An incomplete or incorrectly completed precertification form may result in delays, requests for additional information, or denial of the authorization request. Insurers typically notify providers of missing information and may allow resubmission, but this can push back the start of treatment. Carefully reviewing the form requirements and supporting documentation checklist before submission helps avoid these issues.

Does receiving precertification guarantee insurance payment for the service?

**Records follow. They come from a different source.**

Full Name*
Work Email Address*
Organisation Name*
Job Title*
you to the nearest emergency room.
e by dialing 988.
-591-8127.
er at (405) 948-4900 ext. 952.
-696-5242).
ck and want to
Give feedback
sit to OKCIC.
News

Precertification (prior authorization) confirms that a service is medically necessary based on the information provided, but it does not guarantee payment. Final reimbursement depends on additional factors such as the member's eligibility, benefit limits, cost-sharing requirements, and whether the service was rendered as authorized. Providers and patients should review the member's plan benefits alongside any authorization received.

Glossary

Precertification
Prior approval from an insurance plan required before certain medical services are provided; without it, the insurer may deny payment for the treatment.
Applied Behavior Analysis (ABA)
A therapy based on the science of learning and behavior, commonly used to treat Autism Spectrum Disorder by reinforcing positive behaviors and reducing harmful ones.
Medical Necessity
A standard insurers use to determine whether a requested treatment is appropriate, evidence-based, and required for the patient's condition; precertification requests must demonstrate this to be approved.
CPT Code
Current Procedural Terminology code — a standardized numerical code used to identify specific medical, surgical, or therapeutic procedures billed to an insurance plan.
Autism Spectrum Disorder (ASD)
A developmental condition affecting communication and behavior, and the primary diagnosis for which ABA therapy precertification is typically requested.
Attending Provider
The licensed clinician primarily responsible for a patient's care who is required to complete and sign the precertification request form on behalf of the member.
Authorization
Formal approval from the insurance plan confirming that a specific service or number of treatment hours is covered; precertification results in an authorization if approved.
BCBA (Board Certified Behavior Analyst)
A credentialed professional who designs and supervises ABA therapy programs; their credentials and supervision details are typically required on ABA precertification forms.
Essential Quality Care Elements
Specific clinical benchmarks or treatment standards that an insurer requires a provider to document in order to demonstrate the quality and appropriateness of the proposed care plan.